> **PROBLEM DESCRIPTION**
Return exactly the lines below, starting with the one that has "left shoulder: (400, 91)" and going on through the one that has "left hip: (394, 148)".

== DATA IN THIS EXERCISE

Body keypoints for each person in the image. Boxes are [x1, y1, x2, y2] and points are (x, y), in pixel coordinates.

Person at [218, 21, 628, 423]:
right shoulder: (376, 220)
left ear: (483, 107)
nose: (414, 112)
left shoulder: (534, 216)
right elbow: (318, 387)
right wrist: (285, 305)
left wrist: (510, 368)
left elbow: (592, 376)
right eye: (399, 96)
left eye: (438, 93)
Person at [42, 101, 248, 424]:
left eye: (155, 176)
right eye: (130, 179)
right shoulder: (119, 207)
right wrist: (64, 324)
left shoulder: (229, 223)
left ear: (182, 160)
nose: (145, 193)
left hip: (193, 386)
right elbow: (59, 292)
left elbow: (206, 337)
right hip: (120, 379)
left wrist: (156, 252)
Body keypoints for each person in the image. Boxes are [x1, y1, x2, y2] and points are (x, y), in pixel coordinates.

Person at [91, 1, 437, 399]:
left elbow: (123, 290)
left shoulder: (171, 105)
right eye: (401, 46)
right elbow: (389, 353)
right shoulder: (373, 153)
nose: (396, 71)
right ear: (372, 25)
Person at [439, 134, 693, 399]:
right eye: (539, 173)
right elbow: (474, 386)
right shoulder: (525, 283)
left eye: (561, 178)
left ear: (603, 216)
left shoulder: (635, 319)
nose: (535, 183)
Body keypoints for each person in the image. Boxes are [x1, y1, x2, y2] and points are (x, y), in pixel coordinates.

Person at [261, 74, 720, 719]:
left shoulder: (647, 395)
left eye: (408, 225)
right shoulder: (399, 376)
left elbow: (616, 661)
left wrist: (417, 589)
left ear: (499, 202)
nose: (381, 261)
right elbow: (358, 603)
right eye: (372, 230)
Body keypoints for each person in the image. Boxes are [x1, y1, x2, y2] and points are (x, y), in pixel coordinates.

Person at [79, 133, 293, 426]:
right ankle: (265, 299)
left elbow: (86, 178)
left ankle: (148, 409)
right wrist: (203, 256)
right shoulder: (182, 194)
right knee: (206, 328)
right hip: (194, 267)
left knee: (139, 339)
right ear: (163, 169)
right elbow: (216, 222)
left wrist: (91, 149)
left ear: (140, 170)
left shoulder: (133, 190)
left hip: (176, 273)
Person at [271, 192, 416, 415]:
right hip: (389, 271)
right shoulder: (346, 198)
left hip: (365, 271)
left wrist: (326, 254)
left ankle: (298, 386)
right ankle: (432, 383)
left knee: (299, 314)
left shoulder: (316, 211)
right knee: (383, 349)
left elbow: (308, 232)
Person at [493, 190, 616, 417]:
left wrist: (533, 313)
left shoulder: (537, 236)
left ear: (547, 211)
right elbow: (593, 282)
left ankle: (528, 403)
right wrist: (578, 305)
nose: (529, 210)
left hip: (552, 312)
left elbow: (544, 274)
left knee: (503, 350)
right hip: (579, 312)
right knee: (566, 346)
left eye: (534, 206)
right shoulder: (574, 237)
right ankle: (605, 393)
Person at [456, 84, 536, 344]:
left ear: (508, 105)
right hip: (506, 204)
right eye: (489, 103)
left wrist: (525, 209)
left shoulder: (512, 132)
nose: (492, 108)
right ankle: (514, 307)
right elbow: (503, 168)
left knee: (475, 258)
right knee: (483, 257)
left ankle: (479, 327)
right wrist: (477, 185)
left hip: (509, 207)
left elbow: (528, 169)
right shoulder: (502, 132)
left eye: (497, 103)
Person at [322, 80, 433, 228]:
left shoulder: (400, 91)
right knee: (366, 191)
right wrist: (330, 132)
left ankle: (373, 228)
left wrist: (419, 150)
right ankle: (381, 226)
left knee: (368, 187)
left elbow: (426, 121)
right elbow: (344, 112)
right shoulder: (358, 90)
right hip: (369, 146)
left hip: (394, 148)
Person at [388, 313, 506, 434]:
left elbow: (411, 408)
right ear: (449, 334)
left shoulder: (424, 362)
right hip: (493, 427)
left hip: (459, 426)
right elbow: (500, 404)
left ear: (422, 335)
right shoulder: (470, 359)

====

> **SOLUTION**
left shoulder: (400, 91)
right knee: (366, 191)
right wrist: (330, 132)
left ankle: (373, 228)
left wrist: (419, 150)
right ankle: (381, 226)
left knee: (368, 187)
left elbow: (426, 121)
right elbow: (344, 112)
right shoulder: (358, 90)
right hip: (369, 146)
left hip: (394, 148)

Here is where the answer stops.